Developed by scientists at Bell Laboratories in 1954, modern solar cells are generally made of crystalline silicon, a semimetallic element. Photovoltaic cells were first developed in the 1960s as a power source for orbiting spacecraft in the U.S. space program. They are now widely used as a power source for satellites, remote communications systems, traffic signs, and consumer electronic devices such as pocket calculators and watches. Advancing technology has driven production costs down by 80 percent in the past 20 years, and solar electricity is beginning to emerge as a potential competitor to fossil fuels.


In one new application, several companies have integrated solar cells into a new generation of roofing shingles, tiles, and window glass, allowing homes and office buildings to generate their own electricity. In the United States, a home equipped with this technology costs roughly $20,000 more than an average, traditionally powered home. A significant market for this technology is emerging in Japan, due to a system of government supports introduced in 1995. By the end of 1998, Japan is expected to have at least 25,000 solar-powered homes-enough to electrify a city of 100,000 people.


Both the United States and the European Union (EU) announced solar-roof programs in 1997. These programs, which are still being formulated, are partnerships with state and local governments as well as the private sector. They are intended to provide tax incentives, low-cost financing, and other assistance for those who want to use solar power.

****

* _Exercise instructions_:
**1.** Output the passage on solar cells exactly as it appears, everything from "Developed by scientists" down to "to fossil fuels.".
**2.** Go on with the text on solar cells, beginning immediately after its final sentence.
The data that follows bears no relation to the text on solar cells.

[Extracted data entries]
****

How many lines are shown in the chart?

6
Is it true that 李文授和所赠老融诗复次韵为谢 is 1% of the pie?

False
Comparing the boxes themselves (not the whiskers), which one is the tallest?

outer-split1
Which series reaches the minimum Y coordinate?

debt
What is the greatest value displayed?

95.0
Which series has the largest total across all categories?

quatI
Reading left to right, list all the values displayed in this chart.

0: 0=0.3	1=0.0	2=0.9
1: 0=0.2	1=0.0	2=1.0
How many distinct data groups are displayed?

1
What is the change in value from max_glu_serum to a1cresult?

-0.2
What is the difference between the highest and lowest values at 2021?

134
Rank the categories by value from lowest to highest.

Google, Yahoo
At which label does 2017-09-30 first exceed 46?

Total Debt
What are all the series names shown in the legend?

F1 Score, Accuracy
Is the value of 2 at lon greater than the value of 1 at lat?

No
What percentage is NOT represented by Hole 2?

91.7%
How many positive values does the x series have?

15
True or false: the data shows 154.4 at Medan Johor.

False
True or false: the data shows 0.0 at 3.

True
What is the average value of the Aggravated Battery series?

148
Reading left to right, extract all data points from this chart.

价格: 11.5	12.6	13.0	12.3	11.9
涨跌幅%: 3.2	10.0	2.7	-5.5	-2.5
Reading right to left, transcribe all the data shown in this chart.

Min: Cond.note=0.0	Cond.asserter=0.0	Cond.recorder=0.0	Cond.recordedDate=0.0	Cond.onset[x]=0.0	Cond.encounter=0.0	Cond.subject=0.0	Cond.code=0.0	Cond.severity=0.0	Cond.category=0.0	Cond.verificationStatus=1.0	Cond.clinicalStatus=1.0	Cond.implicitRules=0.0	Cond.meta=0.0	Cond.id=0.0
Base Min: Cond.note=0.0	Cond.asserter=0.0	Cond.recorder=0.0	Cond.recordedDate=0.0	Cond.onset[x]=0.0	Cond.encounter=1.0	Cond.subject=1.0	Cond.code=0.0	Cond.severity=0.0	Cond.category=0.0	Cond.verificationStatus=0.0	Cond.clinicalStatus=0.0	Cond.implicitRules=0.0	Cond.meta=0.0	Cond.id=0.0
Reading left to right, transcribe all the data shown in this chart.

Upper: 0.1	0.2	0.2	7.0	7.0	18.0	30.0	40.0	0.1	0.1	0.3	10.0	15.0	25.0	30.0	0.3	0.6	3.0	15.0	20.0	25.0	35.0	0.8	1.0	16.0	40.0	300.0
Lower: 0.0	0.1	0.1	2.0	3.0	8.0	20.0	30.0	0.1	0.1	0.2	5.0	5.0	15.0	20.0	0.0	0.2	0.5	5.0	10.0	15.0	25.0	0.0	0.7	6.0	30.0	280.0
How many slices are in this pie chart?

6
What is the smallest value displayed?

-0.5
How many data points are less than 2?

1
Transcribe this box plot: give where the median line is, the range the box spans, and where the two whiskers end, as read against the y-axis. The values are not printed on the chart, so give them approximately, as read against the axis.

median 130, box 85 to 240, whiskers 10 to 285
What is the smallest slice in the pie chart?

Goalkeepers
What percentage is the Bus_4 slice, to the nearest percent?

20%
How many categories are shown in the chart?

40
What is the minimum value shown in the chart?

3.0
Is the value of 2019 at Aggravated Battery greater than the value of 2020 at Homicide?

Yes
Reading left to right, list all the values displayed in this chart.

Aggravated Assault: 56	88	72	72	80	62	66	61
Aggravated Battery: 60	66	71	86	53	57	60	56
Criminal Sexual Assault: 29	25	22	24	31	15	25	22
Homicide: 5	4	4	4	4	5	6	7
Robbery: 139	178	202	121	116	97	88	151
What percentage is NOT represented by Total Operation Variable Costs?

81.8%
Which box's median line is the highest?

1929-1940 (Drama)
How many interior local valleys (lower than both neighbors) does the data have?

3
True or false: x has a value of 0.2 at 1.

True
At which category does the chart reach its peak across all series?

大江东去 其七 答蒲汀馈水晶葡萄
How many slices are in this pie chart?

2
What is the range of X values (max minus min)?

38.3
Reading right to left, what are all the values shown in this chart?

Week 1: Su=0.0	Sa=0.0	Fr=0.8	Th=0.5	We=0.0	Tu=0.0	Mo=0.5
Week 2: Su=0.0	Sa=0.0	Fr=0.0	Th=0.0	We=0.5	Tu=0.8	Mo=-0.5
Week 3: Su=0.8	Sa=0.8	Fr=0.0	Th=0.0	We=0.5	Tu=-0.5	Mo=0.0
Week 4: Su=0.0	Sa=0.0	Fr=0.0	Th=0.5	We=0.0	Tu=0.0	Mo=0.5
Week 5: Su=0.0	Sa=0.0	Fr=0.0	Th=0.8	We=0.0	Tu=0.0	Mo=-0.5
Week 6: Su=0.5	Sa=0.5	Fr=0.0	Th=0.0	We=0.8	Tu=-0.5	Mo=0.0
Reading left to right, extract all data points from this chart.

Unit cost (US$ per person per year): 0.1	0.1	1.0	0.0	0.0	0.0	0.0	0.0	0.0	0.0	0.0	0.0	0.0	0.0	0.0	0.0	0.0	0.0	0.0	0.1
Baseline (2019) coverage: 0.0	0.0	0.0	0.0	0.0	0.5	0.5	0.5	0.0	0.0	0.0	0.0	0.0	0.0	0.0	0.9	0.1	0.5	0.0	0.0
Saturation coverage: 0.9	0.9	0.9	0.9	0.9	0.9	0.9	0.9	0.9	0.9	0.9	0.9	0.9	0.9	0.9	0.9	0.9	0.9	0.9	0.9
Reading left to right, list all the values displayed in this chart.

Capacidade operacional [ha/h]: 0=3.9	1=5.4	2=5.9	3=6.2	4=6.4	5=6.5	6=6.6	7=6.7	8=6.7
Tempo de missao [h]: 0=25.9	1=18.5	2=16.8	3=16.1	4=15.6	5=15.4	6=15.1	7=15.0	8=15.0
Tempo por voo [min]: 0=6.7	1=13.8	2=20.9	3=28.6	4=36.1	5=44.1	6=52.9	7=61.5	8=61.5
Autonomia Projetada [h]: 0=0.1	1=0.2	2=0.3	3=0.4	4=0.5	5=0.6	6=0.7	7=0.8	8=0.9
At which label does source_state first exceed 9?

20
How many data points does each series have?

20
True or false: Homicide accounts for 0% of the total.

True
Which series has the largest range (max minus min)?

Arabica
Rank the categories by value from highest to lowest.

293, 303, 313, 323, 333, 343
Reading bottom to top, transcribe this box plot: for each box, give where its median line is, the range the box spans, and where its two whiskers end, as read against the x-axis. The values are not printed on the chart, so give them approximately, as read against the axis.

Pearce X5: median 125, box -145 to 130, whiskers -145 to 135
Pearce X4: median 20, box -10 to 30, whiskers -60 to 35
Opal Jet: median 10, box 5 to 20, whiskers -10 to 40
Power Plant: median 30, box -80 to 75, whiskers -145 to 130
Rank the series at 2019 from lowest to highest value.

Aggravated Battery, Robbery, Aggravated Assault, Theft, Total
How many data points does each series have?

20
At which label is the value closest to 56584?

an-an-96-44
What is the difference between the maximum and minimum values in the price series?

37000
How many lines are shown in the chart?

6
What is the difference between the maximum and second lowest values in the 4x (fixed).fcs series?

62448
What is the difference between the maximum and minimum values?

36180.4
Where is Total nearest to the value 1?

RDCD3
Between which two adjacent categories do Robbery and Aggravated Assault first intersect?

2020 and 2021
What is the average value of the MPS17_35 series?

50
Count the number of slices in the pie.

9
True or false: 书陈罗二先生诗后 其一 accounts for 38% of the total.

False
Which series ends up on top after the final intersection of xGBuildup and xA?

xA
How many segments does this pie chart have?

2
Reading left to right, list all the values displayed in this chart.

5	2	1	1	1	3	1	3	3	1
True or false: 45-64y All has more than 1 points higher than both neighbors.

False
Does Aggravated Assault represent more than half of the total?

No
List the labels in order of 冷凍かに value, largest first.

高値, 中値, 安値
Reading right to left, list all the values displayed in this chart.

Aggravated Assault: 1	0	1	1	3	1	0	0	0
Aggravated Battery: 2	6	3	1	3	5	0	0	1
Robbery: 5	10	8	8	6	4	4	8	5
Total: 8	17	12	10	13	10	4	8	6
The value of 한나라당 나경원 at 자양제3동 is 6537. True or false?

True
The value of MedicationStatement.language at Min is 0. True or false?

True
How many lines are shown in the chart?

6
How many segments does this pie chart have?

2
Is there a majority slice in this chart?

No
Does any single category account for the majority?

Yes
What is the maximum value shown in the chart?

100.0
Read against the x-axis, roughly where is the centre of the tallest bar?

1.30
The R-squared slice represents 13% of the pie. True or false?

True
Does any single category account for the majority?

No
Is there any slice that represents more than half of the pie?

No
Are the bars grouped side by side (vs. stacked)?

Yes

****

* _Answers for this exercise_:
**1.**
Developed by scientists at Bell Laboratories in 1954, modern solar cells are generally made of crystalline silicon, a semimetallic element. Photovoltaic cells were first developed in the 1960s as a power source for orbiting spacecraft in the U.S. space program. They are now widely used as a power source for satellites, remote communications systems, traffic signs, and consumer electronic devices such as pocket calculators and watches. Advancing technology has driven production costs down by 80 percent in the past 20 years, and solar electricity is beginning to emerge as a potential competitor to fossil fuels.

**2.**
The main impediment to increased reliance on solar power is cost. Most experts believe the cost of solar cells must fall by 50 to 75 percent to be fully competitive with coal-fired electricity. Automated manufacturing, larger factories, and more efficient cells may deliver major cost reductions in the near future. But for now, solar cells are used primarily in remote locations, where access to other forms of power is sharply constrained.


One breakthrough that promises to significantly reduce costs is the development of a new generation of thin-film solar cells. These cells are less than one one-hundredth the thickness of conventional solar cells. They do not need to be sliced or rigidly encased, eliminating a costly process, and they can be made into large, flexible sheets ideal for integration into building materials. Thin-film solar cells also use less raw material, further reducing costs.

Fuel Cells


The technology with the most potential to reshape the world energy economy in the century ahead may be the fuel cell. The principle behind fuel cells was first discovered in 1829, nearly 50 years before the first internal-combustion engine. Fuel cells are electrochemical devices that combine hydrogen and oxygen in an electrolyte fluid (a solution of ions that conducts an electric current), creating an electrical charge across a membrane. The reaction produces a steady flow of electricity. Unlike most power plants, which use mechanically spinning generators, fuel cells have no moving parts.


The fuel-cell concept first attracted interest in the late 19th century, when a fuel cell three times as efficient as American inventor Thomas Edison's best electric generator was demonstrated. But the technology was expensive, and interest in the concept withered. Advances in materials and electronics were necessary to make fuel cells useful and practical. In the 1960s fuel cells captured the interest of the U.S. space program, which developed small, efficient fuel cells for use in spacecraft. These orbiting fuel cells were expensive, but by the 1980s—in the wake of the 1970s oil shortages—they had again attracted the interest of government researchers and investors.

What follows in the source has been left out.